***** Records supplied

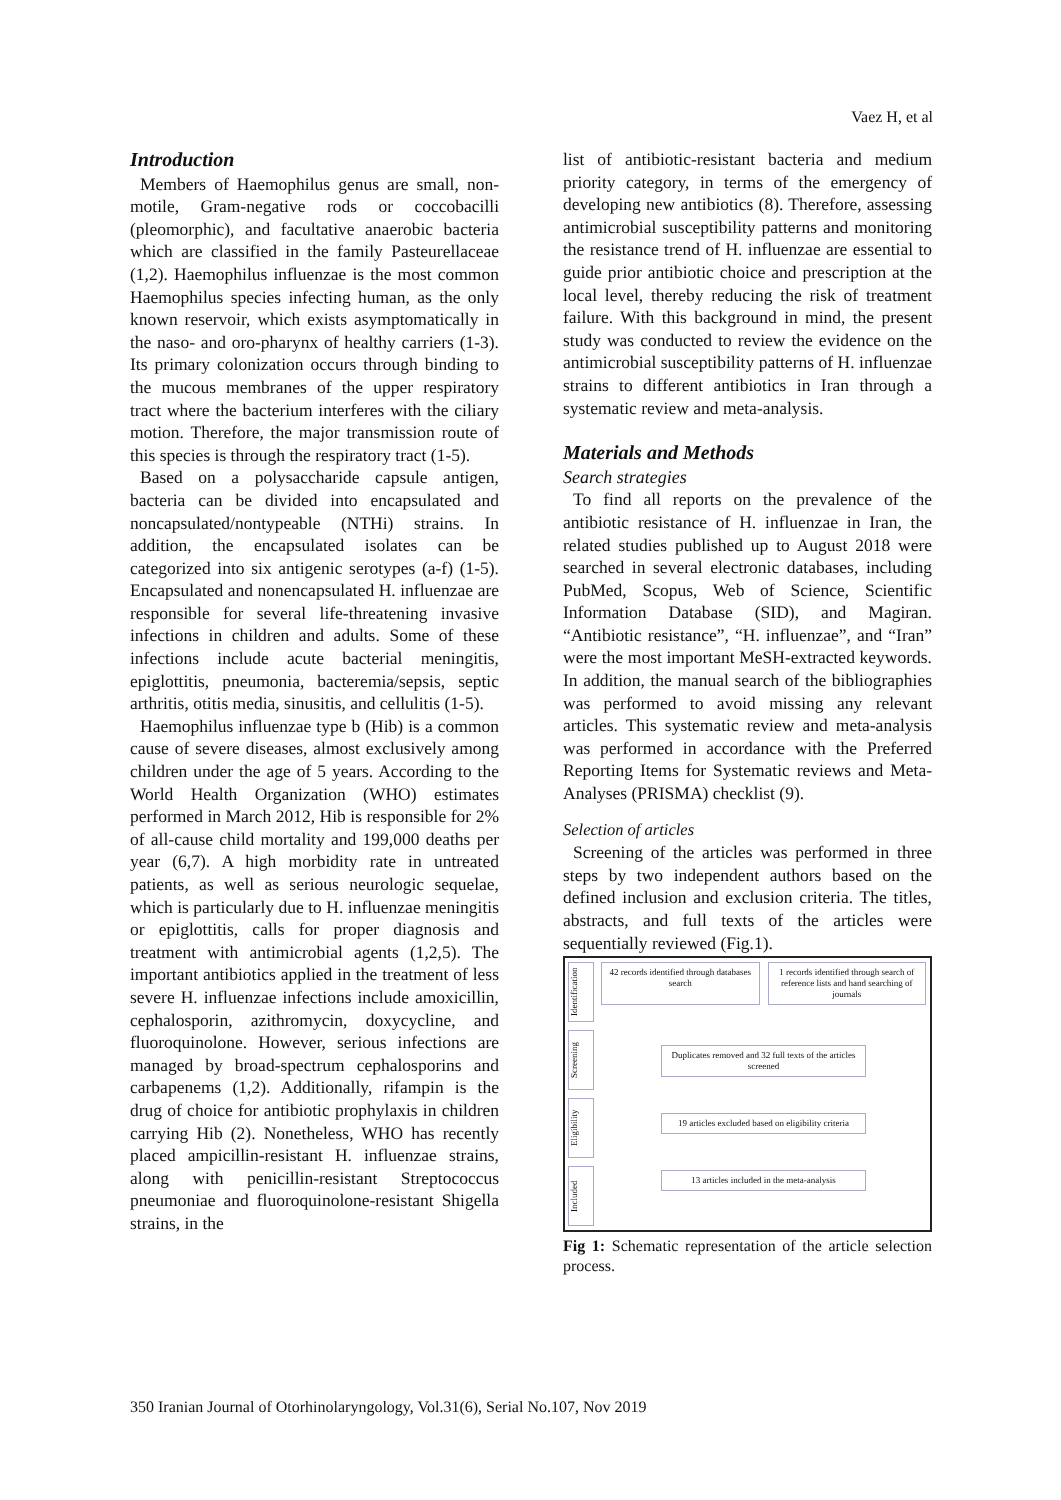Vaez H, et al
Introduction
Members of Haemophilus genus are small, non-motile, Gram-negative rods or coccobacilli (pleomorphic), and facultative anaerobic bacteria which are classified in the family Pasteurellaceae (1,2). Haemophilus influenzae is the most common Haemophilus species infecting human, as the only known reservoir, which exists asymptomatically in the naso- and oro-pharynx of healthy carriers (1-3). Its primary colonization occurs through binding to the mucous membranes of the upper respiratory tract where the bacterium interferes with the ciliary motion. Therefore, the major transmission route of this species is through the respiratory tract (1-5).
Based on a polysaccharide capsule antigen, bacteria can be divided into encapsulated and noncapsulated/nontypeable (NTHi) strains. In addition, the encapsulated isolates can be categorized into six antigenic serotypes (a-f) (1-5). Encapsulated and nonencapsulated H. influenzae are responsible for several life-threatening invasive infections in children and adults. Some of these infections include acute bacterial meningitis, epiglottitis, pneumonia, bacteremia/sepsis, septic arthritis, otitis media, sinusitis, and cellulitis (1-5).
Haemophilus influenzae type b (Hib) is a common cause of severe diseases, almost exclusively among children under the age of 5 years. According to the World Health Organization (WHO) estimates performed in March 2012, Hib is responsible for 2% of all-cause child mortality and 199,000 deaths per year (6,7). A high morbidity rate in untreated patients, as well as serious neurologic sequelae, which is particularly due to H. influenzae meningitis or epiglottitis, calls for proper diagnosis and treatment with antimicrobial agents (1,2,5). The important antibiotics applied in the treatment of less severe H. influenzae infections include amoxicillin, cephalosporin, azithromycin, doxycycline, and fluoroquinolone. However, serious infections are managed by broad-spectrum cephalosporins and carbapenems (1,2). Additionally, rifampin is the drug of choice for antibiotic prophylaxis in children carrying Hib (2). Nonetheless, WHO has recently placed ampicillin-resistant H. influenzae strains, along with penicillin-resistant Streptococcus pneumoniae and fluoroquinolone-resistant Shigella strains, in the
list of antibiotic-resistant bacteria and medium priority category, in terms of the emergency of developing new antibiotics (8). Therefore, assessing antimicrobial susceptibility patterns and monitoring the resistance trend of H. influenzae are essential to guide prior antibiotic choice and prescription at the local level, thereby reducing the risk of treatment failure. With this background in mind, the present study was conducted to review the evidence on the antimicrobial susceptibility patterns of H. influenzae strains to different antibiotics in Iran through a systematic review and meta-analysis.
Materials and Methods
Search strategies
To find all reports on the prevalence of the antibiotic resistance of H. influenzae in Iran, the related studies published up to August 2018 were searched in several electronic databases, including PubMed, Scopus, Web of Science, Scientific Information Database (SID), and Magiran. “Antibiotic resistance”, “H. influenzae”, and “Iran” were the most important MeSH-extracted keywords. In addition, the manual search of the bibliographies was performed to avoid missing any relevant articles. This systematic review and meta-analysis was performed in accordance with the Preferred Reporting Items for Systematic reviews and Meta-Analyses (PRISMA) checklist (9).
Selection of articles
Screening of the articles was performed in three steps by two independent authors based on the defined inclusion and exclusion criteria. The titles, abstracts, and full texts of the articles were sequentially reviewed (Fig.1).
Identification
Screening
Eligibility
Included
42 records identified through databases search
1 records identified through search of reference lists and hand searching of journals
Duplicates removed and 32 full texts of the articles screened
19 articles excluded based on eligibility criteria
13 articles included in the meta-analysis
Fig 1: Schematic representation of the article selection process.
350 Iranian Journal of Otorhinolaryngology, Vol.31(6), Serial No.107, Nov 2019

**********

◆ Required action ◆
For this exercise, return every line from the data that holds the string "important".

◆ Task output ◆
Haemophilus influenzae type b (Hib) is a common cause of severe diseases, almost exclusively among children under the age of 5 years. According to the World Health Organization (WHO) estimates performed in March 2012, Hib is responsible for 2% of all-cause child mortality and 199,000 deaths per year (6,7). A high morbidity rate in untreated patients, as well as serious neurologic sequelae, which is particularly due to H. influenzae meningitis or epiglottitis, calls for proper diagnosis and treatment with antimicrobial agents (1,2,5). The important antibiotics applied in the treatment of less severe H. influenzae infections include amoxicillin, cephalosporin, azithromycin, doxycycline, and fluoroquinolone. However, serious infections are managed by broad-spectrum cephalosporins and carbapenems (1,2). Additionally, rifampin is the drug of choice for antibiotic prophylaxis in children carrying Hib (2). Nonetheless, WHO has recently placed ampicillin-resistant H. influenzae strains, along with penicillin-resistant Streptococcus pneumoniae and fluoroquinolone-resistant Shigella strains, in the
To find all reports on the prevalence of the antibiotic resistance of H. influenzae in Iran, the related studies published up to August 2018 were searched in several electronic databases, including PubMed, Scopus, Web of Science, Scientific Information Database (SID), and Magiran. “Antibiotic resistance”, “H. influenzae”, and “Iran” were the most important MeSH-extracted keywords. In addition, the manual search of the bibliographies was performed to avoid missing any relevant articles. This systematic review and meta-analysis was performed in accordance with the Preferred Reporting Items for Systematic reviews and Meta-Analyses (PRISMA) checklist (9).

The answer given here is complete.